[DATA SHOWN — start]

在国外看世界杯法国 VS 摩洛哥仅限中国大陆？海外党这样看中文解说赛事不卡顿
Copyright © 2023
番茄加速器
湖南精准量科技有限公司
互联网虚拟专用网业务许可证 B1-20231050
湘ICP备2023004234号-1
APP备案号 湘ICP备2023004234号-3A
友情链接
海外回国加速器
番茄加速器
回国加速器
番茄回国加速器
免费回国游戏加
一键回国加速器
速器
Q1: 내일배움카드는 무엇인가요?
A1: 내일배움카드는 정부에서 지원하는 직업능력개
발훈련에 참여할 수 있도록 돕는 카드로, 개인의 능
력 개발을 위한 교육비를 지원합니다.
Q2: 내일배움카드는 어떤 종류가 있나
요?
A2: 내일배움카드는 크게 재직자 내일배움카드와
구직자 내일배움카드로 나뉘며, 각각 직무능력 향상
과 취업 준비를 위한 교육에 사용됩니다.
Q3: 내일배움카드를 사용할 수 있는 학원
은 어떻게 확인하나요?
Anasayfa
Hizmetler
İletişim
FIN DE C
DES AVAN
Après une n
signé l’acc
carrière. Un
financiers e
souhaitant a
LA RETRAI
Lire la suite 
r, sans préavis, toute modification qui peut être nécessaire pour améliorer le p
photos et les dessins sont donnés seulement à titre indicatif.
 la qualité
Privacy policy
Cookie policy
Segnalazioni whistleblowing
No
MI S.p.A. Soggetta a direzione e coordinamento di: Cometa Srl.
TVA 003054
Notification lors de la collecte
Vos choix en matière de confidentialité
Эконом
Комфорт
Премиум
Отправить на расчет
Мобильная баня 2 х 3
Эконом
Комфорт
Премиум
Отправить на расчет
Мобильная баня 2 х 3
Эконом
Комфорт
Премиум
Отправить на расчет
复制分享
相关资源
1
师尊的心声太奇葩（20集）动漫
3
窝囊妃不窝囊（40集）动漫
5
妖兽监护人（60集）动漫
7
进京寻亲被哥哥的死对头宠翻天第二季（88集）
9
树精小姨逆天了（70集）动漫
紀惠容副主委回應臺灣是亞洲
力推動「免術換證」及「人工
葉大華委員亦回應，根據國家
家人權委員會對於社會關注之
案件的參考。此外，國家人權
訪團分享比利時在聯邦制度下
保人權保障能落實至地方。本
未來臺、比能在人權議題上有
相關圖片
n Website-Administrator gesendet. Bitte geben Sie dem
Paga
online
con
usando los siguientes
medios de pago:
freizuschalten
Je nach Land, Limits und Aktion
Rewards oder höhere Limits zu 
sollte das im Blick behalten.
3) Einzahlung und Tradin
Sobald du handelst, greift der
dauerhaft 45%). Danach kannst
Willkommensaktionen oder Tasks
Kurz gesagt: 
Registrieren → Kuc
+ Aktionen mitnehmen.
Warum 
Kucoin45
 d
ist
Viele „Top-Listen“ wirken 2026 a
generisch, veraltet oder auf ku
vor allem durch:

[DATA SHOWN — finish]

* [TO-DO ITEM]: Produce a verbatim transcript of the material above.

* [RESULT OF THE EXERCISE]:
在国外看世界杯法国 VS 摩洛哥仅限中国大陆？海外党这样看中文解说赛事不卡顿
Copyright © 2023
番茄加速器
湖南精准量科技有限公司
互联网虚拟专用网业务许可证 B1-20231050
湘ICP备2023004234号-1
APP备案号 湘ICP备2023004234号-3A
友情链接
海外回国加速器
番茄加速器
回国加速器
番茄回国加速器
免费回国游戏加
一键回国加速器
速器
Q1: 내일배움카드는 무엇인가요?
A1: 내일배움카드는 정부에서 지원하는 직업능력개
발훈련에 참여할 수 있도록 돕는 카드로, 개인의 능
력 개발을 위한 교육비를 지원합니다.
Q2: 내일배움카드는 어떤 종류가 있나
요?
A2: 내일배움카드는 크게 재직자 내일배움카드와
구직자 내일배움카드로 나뉘며, 각각 직무능력 향상
과 취업 준비를 위한 교육에 사용됩니다.
Q3: 내일배움카드를 사용할 수 있는 학원
은 어떻게 확인하나요?
Anasayfa
Hizmetler
İletişim
FIN DE C
DES AVAN
Après une n
signé l’acc
carrière. Un
financiers e
souhaitant a
LA RETRAI
Lire la suite 
r, sans préavis, toute modification qui peut être nécessaire pour améliorer le p
photos et les dessins sont donnés seulement à titre indicatif.
 la qualité
Privacy policy
Cookie policy
Segnalazioni whistleblowing
No
MI S.p.A. Soggetta a direzione e coordinamento di: Cometa Srl.
TVA 003054
Notification lors de la collecte
Vos choix en matière de confidentialité
Эконом
Комфорт
Премиум
Отправить на расчет
Мобильная баня 2 х 3
Эконом
Комфорт
Премиум
Отправить на расчет
Мобильная баня 2 х 3
Эконом
Комфорт
Премиум
Отправить на расчет
复制分享
相关资源
1
师尊的心声太奇葩（20集）动漫
3
窝囊妃不窝囊（40集）动漫
5
妖兽监护人（60集）动漫
7
进京寻亲被哥哥的死对头宠翻天第二季（88集）
9
树精小姨逆天了（70集）动漫
紀惠容副主委回應臺灣是亞洲
力推動「免術換證」及「人工
葉大華委員亦回應，根據國家
家人權委員會對於社會關注之
案件的參考。此外，國家人權
訪團分享比利時在聯邦制度下
保人權保障能落實至地方。本
未來臺、比能在人權議題上有
相關圖片
n Website-Administrator gesendet. Bitte geben Sie dem
Paga
online
con
usando los siguientes
medios de pago:
freizuschalten
Je nach Land, Limits und Aktion
Rewards oder höhere Limits zu 
sollte das im Blick behalten.
3) Einzahlung und Tradin
Sobald du handelst, greift der
dauerhaft 45%). Danach kannst
Willkommensaktionen oder Tasks
Kurz gesagt: 
Registrieren → Kuc
+ Aktionen mitnehmen.
Warum 
Kucoin45
 d
ist
Viele „Top-Listen“ wirken 2026 a
generisch, veraltet oder auf ku
vor allem durch:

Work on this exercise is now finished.